[Saved data entries]
+ + + + +
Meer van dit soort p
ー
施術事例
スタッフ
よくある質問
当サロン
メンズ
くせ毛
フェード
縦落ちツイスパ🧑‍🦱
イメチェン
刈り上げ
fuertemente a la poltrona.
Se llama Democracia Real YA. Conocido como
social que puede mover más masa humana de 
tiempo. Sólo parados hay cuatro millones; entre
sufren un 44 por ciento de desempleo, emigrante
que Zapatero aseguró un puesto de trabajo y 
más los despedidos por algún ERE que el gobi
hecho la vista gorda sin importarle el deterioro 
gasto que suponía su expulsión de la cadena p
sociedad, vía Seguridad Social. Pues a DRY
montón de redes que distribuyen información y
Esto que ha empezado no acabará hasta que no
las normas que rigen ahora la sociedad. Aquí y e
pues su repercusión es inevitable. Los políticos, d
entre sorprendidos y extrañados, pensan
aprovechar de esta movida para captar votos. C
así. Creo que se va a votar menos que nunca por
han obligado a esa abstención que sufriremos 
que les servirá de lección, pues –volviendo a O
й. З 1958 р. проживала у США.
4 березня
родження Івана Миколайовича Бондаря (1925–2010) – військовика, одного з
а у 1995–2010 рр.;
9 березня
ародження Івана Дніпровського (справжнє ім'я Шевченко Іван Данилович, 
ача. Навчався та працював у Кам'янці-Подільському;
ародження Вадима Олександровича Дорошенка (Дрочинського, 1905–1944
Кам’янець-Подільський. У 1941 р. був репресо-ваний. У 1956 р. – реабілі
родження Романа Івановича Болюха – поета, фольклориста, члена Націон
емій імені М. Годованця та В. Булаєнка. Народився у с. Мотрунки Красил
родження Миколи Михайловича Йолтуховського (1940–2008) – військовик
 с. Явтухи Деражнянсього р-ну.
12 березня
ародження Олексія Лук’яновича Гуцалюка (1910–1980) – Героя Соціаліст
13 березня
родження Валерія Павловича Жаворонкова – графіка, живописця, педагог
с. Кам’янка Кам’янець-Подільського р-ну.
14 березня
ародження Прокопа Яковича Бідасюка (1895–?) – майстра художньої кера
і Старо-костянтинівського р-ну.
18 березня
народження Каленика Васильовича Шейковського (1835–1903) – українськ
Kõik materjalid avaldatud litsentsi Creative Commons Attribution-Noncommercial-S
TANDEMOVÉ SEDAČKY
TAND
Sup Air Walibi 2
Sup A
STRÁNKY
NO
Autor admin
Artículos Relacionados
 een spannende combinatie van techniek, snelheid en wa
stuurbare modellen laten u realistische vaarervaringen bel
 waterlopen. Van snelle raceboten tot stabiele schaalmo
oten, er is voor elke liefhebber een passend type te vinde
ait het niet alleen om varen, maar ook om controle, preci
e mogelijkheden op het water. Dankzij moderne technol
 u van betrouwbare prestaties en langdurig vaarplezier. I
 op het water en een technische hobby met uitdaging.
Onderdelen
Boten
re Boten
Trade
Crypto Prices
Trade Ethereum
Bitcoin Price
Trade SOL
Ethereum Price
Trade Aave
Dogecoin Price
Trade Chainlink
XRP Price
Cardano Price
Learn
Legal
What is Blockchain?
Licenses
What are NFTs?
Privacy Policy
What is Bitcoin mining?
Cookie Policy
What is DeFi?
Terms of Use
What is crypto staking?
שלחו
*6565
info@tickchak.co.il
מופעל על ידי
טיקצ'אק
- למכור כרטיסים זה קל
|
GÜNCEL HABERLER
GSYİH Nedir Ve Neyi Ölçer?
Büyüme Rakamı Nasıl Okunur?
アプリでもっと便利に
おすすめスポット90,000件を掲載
+ + + + +
• **Work required**: Where does "янець" appear in the records above? Copy every line that has it.

• **Exercise response**:
Кам’янець-Подільський. У 1941 р. був репресо-ваний. У 1956 р. – реабілі
с. Кам’янка Кам’янець-Подільського р-ну.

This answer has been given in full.